» **Jobs**
**1)** Quote the Python notebook excerpt from "from keras.models import" down to "#docRanks.head()".
**2)** For each statement below, indicate whether it agrees with the Python notebook excerpt, answering yes or no and quoting the words of the excerpt that decide it. (a) Sequential is imported from keras.models. (b) The statement that imports keras on its own is active rather than commented out. (c) The file of 5,000 words is loaded with pd.read_csv.
**3)** According to the Python notebook excerpt, which backend does the output report using?

» **Document passage**
***
In [1]:
import numpy as np
import pandas as pd
from tqdm import tqdm

import lingualTF as la

import tensorflow as tf
#import keras

from keras.models import Sequential
from keras.layers import Convolution1D, MaxPooling1D, AveragePooling1D
from keras.layers import Activation, Dropout, Flatten, Dense

Using TensorFlow backend.


In [2]:
####################################
# REPLACE THESE WITH CORRECT PATHS #
####################################
docsFolder = '/Users/Seth/Documents/DSI/Capstone/DSI-Religion-2017/data_dsicap_single/'
docRanks = pd.read_csv('/Users/Seth/Documents/DSI/Capstone/DSI-Religion-2017/refData/docRanks.csv')
#docRanks.head()

In [3]:
#vocab from this list http://www.wordfrequency.info/5k_lemmas_download.asp
w5k = pd.read_table('refData/5000-words.txt')
***
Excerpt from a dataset
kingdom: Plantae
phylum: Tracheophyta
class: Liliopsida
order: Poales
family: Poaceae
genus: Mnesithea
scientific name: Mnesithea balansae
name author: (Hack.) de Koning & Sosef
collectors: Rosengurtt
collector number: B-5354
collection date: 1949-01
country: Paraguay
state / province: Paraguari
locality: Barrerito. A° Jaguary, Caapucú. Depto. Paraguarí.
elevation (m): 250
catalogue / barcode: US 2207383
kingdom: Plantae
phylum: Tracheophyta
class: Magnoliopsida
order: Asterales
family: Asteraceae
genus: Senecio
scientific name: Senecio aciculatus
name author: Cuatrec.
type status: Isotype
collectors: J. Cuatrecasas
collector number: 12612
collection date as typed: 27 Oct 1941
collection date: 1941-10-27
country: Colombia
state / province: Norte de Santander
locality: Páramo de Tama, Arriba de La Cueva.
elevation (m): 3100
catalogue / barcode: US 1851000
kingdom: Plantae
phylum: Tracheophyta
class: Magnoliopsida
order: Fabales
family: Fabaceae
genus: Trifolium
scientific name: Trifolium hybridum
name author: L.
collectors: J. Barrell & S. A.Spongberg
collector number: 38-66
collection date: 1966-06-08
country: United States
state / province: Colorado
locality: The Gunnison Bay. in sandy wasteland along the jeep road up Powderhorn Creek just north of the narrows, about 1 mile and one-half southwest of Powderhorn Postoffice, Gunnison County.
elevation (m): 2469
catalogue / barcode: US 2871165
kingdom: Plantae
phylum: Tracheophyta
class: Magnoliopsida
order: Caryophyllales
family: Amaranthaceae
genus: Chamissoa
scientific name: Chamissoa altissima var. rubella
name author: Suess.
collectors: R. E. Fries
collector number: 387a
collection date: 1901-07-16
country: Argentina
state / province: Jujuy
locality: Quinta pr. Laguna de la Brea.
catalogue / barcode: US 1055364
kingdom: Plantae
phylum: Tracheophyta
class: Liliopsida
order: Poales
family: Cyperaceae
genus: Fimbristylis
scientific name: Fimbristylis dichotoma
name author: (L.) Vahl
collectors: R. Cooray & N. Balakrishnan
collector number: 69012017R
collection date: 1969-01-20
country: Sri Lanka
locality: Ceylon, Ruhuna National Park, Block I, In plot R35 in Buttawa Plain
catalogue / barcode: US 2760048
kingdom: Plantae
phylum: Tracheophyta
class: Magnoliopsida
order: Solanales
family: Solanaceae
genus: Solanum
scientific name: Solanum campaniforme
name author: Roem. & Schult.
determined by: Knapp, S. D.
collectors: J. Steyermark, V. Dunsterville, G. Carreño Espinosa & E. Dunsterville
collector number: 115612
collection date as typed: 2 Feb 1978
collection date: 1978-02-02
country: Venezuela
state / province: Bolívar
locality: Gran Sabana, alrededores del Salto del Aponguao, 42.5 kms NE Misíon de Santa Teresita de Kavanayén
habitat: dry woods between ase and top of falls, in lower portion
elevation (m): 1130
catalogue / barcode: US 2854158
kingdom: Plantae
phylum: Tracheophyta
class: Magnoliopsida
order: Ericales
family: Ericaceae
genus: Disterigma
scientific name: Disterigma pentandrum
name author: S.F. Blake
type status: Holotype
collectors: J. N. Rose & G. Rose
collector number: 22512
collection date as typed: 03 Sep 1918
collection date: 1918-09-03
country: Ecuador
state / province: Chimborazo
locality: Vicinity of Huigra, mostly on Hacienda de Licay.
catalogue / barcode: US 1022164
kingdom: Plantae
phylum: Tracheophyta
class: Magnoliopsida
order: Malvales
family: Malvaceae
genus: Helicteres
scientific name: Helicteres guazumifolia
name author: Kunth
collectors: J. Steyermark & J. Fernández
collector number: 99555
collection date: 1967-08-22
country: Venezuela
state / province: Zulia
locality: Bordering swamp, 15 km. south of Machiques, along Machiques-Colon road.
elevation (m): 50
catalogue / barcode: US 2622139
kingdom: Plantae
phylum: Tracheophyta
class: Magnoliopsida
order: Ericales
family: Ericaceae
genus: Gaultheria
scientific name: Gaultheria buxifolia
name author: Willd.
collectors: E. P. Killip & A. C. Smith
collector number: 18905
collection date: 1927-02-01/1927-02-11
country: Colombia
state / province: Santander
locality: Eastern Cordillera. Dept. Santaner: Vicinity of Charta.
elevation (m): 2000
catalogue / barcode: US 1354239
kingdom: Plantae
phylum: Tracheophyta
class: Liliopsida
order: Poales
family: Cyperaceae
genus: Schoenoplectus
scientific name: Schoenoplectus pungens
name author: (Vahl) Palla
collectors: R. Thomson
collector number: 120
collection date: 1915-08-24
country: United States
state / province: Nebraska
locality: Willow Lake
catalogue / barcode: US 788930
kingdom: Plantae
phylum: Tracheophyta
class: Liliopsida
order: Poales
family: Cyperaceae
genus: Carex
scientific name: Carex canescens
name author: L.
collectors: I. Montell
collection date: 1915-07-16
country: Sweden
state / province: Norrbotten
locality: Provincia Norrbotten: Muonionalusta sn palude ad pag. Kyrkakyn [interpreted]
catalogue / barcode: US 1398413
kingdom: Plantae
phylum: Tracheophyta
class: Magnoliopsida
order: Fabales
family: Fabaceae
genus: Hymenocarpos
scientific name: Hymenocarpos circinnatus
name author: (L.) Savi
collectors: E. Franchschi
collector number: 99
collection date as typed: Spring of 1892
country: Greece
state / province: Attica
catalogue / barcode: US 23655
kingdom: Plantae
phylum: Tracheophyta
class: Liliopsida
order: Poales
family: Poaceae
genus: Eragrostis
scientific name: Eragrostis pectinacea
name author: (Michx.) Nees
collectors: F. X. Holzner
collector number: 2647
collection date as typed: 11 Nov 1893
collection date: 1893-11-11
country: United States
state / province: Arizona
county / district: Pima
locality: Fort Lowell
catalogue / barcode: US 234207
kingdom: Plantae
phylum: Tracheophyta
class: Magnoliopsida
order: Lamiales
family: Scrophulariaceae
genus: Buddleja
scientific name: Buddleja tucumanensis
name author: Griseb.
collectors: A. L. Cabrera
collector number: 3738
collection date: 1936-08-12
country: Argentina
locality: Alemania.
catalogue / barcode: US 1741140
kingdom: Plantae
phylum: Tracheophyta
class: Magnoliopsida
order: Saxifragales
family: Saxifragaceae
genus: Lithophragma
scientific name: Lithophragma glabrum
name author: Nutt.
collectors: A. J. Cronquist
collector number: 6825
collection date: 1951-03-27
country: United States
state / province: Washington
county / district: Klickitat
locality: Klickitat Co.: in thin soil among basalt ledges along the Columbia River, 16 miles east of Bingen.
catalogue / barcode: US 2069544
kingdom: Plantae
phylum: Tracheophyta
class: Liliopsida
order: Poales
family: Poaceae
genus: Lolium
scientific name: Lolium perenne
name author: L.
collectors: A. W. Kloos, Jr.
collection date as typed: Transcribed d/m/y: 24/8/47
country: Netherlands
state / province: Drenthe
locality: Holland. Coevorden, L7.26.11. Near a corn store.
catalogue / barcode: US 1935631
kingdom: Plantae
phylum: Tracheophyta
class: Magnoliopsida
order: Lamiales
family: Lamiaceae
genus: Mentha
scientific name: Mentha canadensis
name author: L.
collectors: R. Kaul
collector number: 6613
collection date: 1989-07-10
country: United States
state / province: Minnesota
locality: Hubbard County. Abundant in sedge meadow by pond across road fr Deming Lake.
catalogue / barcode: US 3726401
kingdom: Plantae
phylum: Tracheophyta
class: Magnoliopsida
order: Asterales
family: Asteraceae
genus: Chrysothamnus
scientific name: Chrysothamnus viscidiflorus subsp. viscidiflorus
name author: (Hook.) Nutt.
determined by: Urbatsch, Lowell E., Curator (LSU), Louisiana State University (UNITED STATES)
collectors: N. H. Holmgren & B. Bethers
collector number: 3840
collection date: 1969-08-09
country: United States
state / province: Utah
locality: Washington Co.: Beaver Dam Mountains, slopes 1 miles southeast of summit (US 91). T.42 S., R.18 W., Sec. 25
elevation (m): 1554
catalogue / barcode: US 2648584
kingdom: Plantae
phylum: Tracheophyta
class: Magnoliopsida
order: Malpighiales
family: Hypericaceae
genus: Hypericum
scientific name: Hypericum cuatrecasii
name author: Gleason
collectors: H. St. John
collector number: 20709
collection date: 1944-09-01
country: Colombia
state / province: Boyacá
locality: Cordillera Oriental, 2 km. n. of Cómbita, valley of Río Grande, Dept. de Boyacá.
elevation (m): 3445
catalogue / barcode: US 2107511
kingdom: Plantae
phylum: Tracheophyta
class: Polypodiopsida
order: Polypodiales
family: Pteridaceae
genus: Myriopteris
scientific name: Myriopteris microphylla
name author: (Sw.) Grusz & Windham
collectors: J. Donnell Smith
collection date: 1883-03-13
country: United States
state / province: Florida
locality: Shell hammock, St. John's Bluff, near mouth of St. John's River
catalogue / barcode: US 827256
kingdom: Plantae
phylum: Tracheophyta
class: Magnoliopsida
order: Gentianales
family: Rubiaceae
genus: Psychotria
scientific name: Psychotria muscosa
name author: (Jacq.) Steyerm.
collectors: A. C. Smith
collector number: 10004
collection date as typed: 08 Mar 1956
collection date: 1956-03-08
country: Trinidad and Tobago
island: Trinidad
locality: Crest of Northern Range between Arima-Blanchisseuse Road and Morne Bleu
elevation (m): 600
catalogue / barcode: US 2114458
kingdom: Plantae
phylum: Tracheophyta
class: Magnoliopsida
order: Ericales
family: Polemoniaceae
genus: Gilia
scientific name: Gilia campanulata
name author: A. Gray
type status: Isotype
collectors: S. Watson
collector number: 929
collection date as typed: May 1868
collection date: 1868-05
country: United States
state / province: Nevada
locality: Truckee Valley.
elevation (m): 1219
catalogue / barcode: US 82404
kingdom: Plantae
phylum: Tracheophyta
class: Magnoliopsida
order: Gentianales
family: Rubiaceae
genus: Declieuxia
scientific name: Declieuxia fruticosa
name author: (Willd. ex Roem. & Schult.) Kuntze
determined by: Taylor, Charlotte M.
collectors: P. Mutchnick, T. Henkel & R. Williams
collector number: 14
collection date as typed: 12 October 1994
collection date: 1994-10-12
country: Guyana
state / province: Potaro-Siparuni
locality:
***
» **Response list**
**1)**
from keras.models import Sequential
from keras.layers import Convolution1D, MaxPooling1D, AveragePooling1D
from keras.layers import Activation, Dropout, Flatten, Dense

Using TensorFlow backend.


In [2]:
####################################
# REPLACE THESE WITH CORRECT PATHS #
####################################
docsFolder = '/Users/Seth/Documents/DSI/Capstone/DSI-Religion-2017/data_dsicap_single/'
docRanks = pd.read_csv('/Users/Seth/Documents/DSI/Capstone/DSI-Religion-2017/refData/docRanks.csv')
#docRanks.head()

**2)**
(a) Yes: "from keras.models import Sequential"
(b) No: "#import keras"
(c) No: "w5k = pd.read_table('refData/5000-words.txt')"

**3)** The TensorFlow backend.